*WORK TO BE COMPLETED*. Rewrite the lines starting with the first one and going on through the line with "Einführungsmodul", putting "Lehrstuhl" in place of "Professur" and leaving everything else unchanged. Leave the pictures out of your answer.

(INPUT FOR THIS TASK)

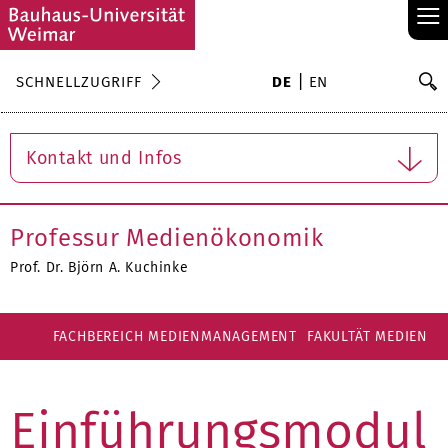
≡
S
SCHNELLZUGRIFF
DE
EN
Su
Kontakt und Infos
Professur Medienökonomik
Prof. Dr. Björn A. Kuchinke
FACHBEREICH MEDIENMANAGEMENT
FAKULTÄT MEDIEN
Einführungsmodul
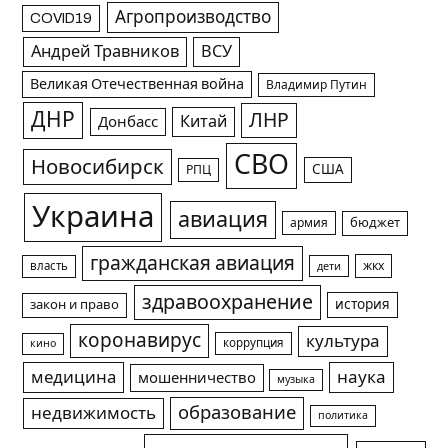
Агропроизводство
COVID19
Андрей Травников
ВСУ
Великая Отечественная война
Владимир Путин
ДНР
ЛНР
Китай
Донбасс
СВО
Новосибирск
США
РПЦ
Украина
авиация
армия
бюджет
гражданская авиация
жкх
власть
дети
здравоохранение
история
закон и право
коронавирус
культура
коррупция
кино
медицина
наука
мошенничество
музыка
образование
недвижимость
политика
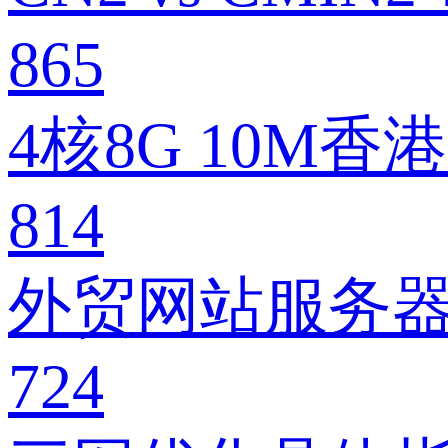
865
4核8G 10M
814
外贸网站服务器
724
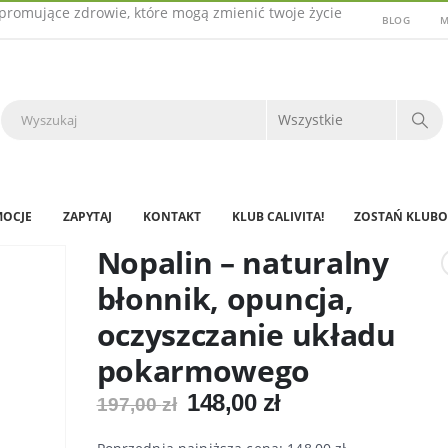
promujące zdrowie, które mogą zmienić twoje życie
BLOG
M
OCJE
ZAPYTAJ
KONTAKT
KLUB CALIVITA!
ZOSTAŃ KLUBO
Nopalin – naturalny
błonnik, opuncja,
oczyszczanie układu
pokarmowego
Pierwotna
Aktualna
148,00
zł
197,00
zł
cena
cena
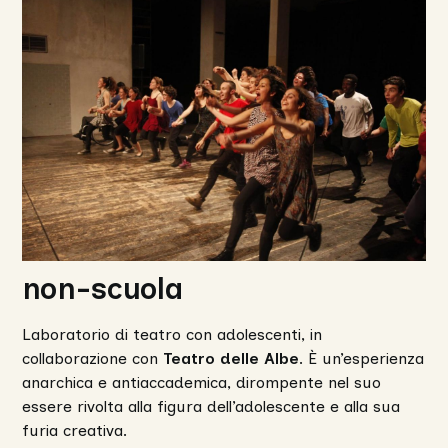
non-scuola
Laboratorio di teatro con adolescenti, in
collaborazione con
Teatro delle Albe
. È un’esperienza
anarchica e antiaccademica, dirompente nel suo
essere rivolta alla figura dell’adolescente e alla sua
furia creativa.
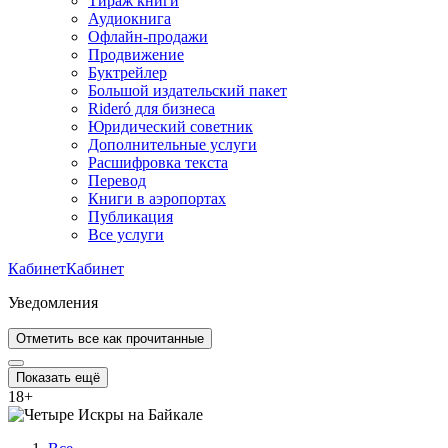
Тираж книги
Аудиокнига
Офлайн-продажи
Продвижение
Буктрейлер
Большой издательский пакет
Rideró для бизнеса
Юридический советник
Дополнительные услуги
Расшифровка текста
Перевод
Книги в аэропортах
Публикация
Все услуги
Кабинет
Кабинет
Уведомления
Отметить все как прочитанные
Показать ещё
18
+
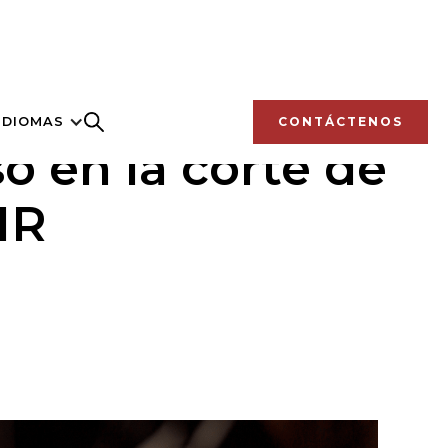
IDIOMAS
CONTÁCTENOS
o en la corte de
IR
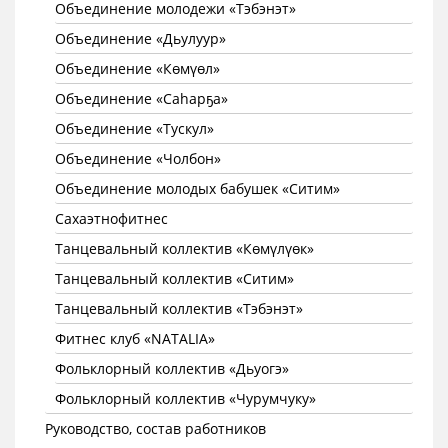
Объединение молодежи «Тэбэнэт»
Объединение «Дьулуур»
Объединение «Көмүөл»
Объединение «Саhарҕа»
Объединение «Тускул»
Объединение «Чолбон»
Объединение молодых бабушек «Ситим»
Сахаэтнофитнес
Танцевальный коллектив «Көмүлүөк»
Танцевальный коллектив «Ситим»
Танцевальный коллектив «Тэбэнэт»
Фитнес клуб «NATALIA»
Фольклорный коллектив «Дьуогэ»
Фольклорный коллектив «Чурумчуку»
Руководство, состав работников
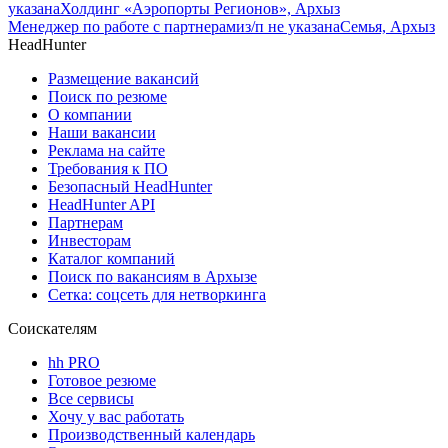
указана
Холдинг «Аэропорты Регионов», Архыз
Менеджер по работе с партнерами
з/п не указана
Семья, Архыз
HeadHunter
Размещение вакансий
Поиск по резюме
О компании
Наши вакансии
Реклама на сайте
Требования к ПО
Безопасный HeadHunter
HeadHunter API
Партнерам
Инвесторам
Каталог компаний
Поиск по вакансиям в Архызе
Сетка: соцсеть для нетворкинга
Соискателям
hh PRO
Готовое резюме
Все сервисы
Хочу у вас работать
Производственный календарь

(End INPUT FOR THIS TASK)

*SOLUTION FOR THIS PROBLEM*.
≡
S
SCHNELLZUGRIFF
DE
EN
Su
Kontakt und Infos
Lehrstuhl Medienökonomik
Prof. Dr. Björn A. Kuchinke
FACHBEREICH MEDIENMANAGEMENT
FAKULTÄT MEDIEN
Einführungsmodul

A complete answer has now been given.